### MATERIAL FOR THIS TASK
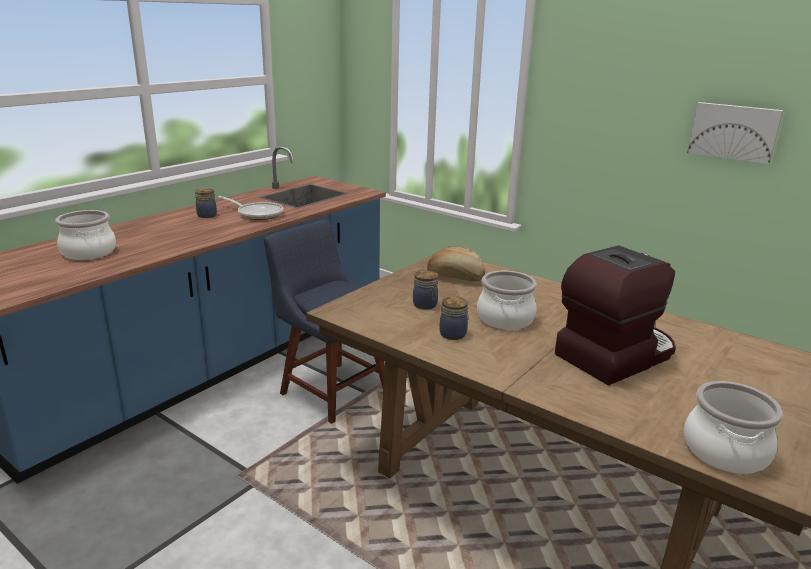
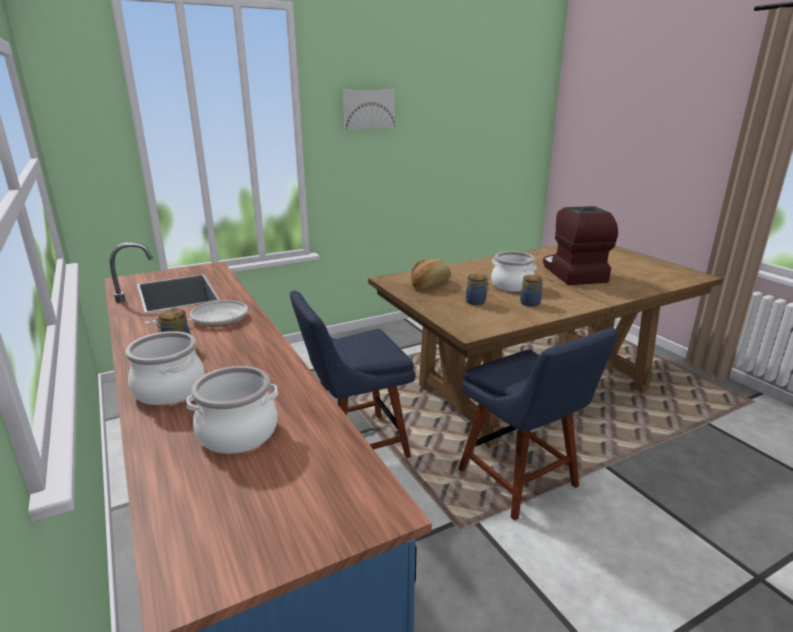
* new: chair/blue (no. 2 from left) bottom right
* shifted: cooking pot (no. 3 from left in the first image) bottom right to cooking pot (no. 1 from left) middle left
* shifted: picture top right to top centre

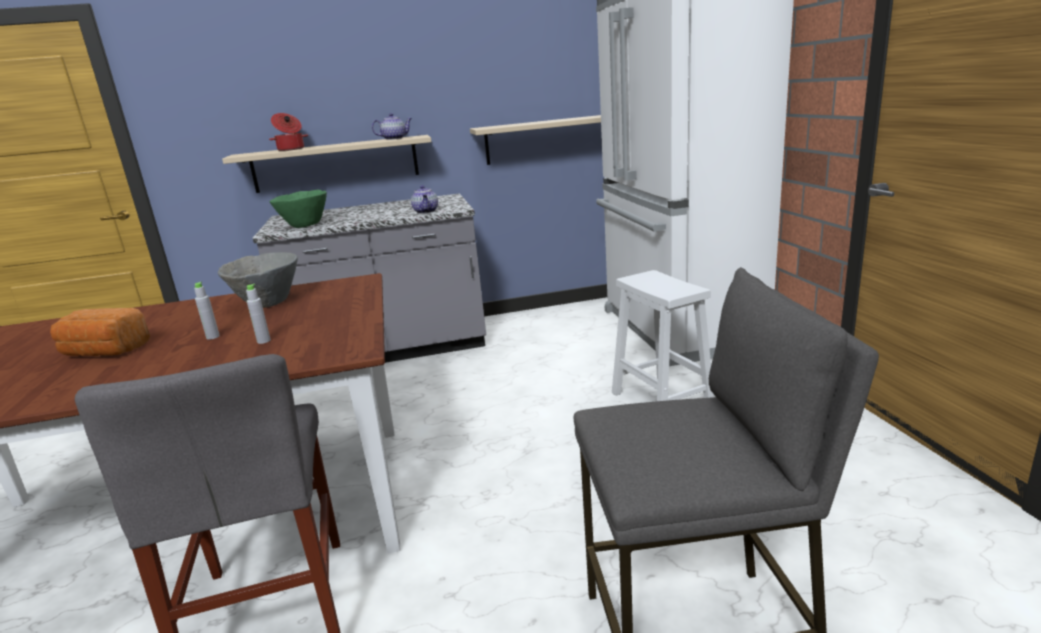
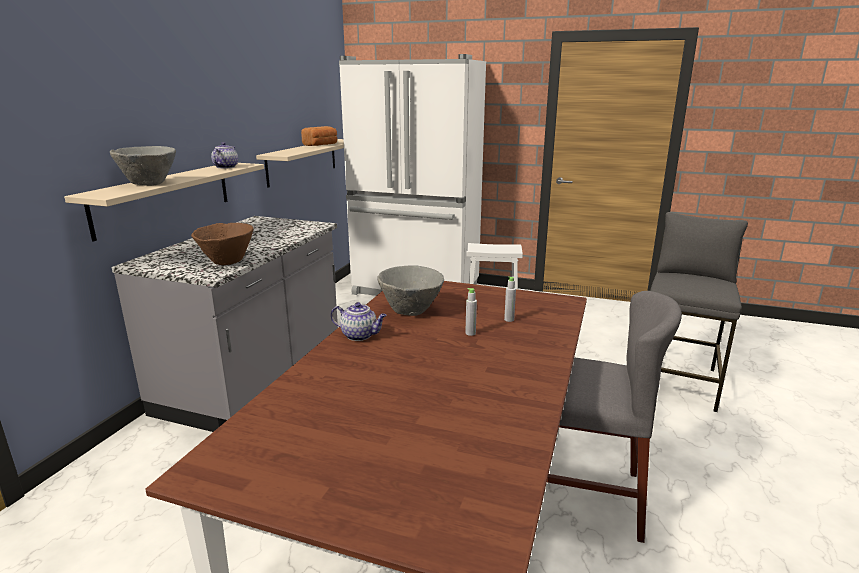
* shifted: bread middle left to top centre
* shifted: teapot (no. 2 from left) top centre to centre
* swapped: cooking pot top left to bowl/grey (no. 1 from left) top left
* repainted: bowl/green top left to bowl/brown middle left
######
__WORK TO BE COMPLETED__.
Please return exactly the lines above, from where the listing starts to the line holding "centre to centre", inclusive, with the pictures omitted.

__TASK OUTPUT__.
* new: chair/blue (no. 2 from left) bottom right
* shifted: cooking pot (no. 3 from left in the first image) bottom right to cooking pot (no. 1 from left) middle left
* shifted: picture top right to top centre

* shifted: bread middle left to top centre
* shifted: teapot (no. 2 from left) top centre to centre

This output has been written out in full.